What to produce - Some of the lines below need repeating. Reproduce exactly those between the lines holding "(825, 218) = (1052, 200): picture -> none" and "(261, 113) = (326, 132): picture", inclusive.

[Opening Supplied records section]

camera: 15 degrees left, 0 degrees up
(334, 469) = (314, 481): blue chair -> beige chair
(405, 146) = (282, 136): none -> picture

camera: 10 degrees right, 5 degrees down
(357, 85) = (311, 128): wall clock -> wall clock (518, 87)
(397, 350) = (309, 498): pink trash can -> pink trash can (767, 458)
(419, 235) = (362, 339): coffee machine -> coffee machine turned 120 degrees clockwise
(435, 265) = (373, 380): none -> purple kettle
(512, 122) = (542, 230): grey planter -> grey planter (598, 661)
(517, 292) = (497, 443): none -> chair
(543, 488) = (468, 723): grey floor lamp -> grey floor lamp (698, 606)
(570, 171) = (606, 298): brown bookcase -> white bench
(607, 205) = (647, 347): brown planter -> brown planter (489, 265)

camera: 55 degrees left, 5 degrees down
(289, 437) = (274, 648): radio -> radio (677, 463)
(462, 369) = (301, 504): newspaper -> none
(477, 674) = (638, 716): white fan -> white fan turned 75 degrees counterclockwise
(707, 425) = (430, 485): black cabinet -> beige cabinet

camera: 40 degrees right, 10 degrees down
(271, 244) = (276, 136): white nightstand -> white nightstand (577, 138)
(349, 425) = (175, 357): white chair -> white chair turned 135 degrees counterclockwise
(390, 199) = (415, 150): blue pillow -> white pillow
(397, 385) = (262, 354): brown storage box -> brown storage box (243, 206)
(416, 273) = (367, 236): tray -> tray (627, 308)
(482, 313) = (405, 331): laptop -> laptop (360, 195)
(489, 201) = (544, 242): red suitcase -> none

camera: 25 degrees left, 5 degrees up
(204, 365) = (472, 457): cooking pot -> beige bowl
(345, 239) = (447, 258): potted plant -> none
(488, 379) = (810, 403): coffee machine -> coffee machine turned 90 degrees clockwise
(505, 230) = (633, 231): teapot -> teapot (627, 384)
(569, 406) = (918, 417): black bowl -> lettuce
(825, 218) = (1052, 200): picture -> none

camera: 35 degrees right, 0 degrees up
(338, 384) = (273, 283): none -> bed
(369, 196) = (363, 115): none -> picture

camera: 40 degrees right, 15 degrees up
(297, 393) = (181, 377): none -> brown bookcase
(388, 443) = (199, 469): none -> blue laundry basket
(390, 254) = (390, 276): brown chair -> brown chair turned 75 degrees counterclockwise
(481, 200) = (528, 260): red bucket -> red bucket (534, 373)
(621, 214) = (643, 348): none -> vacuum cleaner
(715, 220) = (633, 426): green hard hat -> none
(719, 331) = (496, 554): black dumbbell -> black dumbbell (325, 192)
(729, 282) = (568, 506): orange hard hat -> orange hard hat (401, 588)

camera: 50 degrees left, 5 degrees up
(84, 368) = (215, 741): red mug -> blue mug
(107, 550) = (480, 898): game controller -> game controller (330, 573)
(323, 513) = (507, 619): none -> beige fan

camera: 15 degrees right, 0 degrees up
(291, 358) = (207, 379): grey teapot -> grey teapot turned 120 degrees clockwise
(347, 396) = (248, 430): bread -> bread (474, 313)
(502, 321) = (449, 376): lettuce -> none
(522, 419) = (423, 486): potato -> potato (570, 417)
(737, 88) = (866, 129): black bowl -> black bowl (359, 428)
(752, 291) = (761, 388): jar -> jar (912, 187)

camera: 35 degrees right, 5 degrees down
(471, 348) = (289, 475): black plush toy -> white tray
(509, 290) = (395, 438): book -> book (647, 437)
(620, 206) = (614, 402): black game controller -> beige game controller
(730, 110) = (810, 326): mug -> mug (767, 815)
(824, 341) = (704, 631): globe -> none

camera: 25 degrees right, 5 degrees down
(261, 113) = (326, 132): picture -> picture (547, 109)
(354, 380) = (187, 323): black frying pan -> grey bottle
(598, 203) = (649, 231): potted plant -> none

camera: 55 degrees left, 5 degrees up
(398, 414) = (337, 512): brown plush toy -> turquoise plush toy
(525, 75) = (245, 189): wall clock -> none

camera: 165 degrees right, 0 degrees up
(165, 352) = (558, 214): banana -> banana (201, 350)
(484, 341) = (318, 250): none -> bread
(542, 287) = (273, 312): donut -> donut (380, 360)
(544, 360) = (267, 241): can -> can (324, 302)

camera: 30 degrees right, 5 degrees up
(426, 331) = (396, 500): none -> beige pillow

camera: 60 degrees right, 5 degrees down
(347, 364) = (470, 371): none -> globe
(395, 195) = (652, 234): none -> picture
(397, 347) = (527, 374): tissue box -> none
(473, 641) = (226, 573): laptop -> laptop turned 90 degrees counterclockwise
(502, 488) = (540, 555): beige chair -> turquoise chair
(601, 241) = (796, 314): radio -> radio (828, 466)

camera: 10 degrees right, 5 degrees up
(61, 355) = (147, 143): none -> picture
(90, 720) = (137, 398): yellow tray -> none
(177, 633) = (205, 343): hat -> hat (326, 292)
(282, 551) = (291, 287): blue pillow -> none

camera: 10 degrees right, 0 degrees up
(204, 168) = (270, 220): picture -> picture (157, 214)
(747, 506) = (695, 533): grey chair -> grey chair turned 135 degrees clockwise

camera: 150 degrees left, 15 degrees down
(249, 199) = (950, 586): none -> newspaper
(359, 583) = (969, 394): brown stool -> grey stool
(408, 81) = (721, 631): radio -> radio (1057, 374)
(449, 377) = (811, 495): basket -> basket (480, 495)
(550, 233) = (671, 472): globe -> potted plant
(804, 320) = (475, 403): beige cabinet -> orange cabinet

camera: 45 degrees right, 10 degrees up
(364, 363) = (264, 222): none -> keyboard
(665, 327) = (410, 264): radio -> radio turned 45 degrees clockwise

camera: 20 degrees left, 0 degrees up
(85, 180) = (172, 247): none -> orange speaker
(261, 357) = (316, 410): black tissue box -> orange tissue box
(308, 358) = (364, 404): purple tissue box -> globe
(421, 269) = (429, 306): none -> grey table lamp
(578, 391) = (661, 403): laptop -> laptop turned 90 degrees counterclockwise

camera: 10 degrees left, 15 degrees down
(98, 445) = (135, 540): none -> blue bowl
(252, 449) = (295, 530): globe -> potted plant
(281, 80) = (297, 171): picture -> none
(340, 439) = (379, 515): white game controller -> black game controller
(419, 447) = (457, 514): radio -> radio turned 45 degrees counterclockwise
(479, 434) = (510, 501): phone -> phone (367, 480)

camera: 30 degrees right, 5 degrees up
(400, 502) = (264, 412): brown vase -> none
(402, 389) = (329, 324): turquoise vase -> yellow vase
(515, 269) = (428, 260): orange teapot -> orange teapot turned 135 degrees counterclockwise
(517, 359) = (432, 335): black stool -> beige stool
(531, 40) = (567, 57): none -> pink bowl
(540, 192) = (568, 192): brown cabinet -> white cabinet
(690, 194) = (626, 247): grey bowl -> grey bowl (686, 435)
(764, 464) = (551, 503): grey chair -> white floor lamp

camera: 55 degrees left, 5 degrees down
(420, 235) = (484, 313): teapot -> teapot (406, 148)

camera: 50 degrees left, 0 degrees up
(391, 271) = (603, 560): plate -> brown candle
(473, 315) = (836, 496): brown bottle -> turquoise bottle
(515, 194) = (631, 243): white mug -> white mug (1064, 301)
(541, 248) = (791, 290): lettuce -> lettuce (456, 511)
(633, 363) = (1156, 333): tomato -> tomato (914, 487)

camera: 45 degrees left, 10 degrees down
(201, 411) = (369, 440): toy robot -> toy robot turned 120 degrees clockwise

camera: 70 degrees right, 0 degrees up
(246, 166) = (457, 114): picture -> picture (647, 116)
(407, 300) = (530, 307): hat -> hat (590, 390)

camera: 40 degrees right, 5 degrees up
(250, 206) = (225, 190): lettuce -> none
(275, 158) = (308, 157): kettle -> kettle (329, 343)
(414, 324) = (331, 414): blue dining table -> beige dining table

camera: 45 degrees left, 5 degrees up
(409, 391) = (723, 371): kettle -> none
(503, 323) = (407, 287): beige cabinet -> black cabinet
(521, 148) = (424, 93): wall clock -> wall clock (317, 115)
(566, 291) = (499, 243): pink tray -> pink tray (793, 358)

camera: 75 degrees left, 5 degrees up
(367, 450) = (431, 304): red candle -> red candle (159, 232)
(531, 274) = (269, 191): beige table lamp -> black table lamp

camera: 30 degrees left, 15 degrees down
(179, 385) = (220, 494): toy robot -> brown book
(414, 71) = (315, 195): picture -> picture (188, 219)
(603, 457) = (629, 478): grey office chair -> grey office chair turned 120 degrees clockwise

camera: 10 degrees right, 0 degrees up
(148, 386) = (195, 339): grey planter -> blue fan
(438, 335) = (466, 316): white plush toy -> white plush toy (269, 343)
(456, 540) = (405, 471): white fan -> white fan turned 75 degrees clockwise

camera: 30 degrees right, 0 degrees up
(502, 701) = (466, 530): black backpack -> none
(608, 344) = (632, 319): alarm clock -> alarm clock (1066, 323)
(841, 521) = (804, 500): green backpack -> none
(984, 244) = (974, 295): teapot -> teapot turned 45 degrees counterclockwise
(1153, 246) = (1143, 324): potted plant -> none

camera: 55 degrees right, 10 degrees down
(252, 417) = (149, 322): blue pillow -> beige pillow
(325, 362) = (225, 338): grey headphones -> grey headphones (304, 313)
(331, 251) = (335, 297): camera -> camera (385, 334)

[Closing Supplied records section]

Result of this exercise -
(825, 218) = (1052, 200): picture -> none

camera: 35 degrees right, 0 degrees up
(338, 384) = (273, 283): none -> bed
(369, 196) = (363, 115): none -> picture

camera: 40 degrees right, 15 degrees up
(297, 393) = (181, 377): none -> brown bookcase
(388, 443) = (199, 469): none -> blue laundry basket
(390, 254) = (390, 276): brown chair -> brown chair turned 75 degrees counterclockwise
(481, 200) = (528, 260): red bucket -> red bucket (534, 373)
(621, 214) = (643, 348): none -> vacuum cleaner
(715, 220) = (633, 426): green hard hat -> none
(719, 331) = (496, 554): black dumbbell -> black dumbbell (325, 192)
(729, 282) = (568, 506): orange hard hat -> orange hard hat (401, 588)

camera: 50 degrees left, 5 degrees up
(84, 368) = (215, 741): red mug -> blue mug
(107, 550) = (480, 898): game controller -> game controller (330, 573)
(323, 513) = (507, 619): none -> beige fan

camera: 15 degrees right, 0 degrees up
(291, 358) = (207, 379): grey teapot -> grey teapot turned 120 degrees clockwise
(347, 396) = (248, 430): bread -> bread (474, 313)
(502, 321) = (449, 376): lettuce -> none
(522, 419) = (423, 486): potato -> potato (570, 417)
(737, 88) = (866, 129): black bowl -> black bowl (359, 428)
(752, 291) = (761, 388): jar -> jar (912, 187)

camera: 35 degrees right, 5 degrees down
(471, 348) = (289, 475): black plush toy -> white tray
(509, 290) = (395, 438): book -> book (647, 437)
(620, 206) = (614, 402): black game controller -> beige game controller
(730, 110) = (810, 326): mug -> mug (767, 815)
(824, 341) = (704, 631): globe -> none

camera: 25 degrees right, 5 degrees down
(261, 113) = (326, 132): picture -> picture (547, 109)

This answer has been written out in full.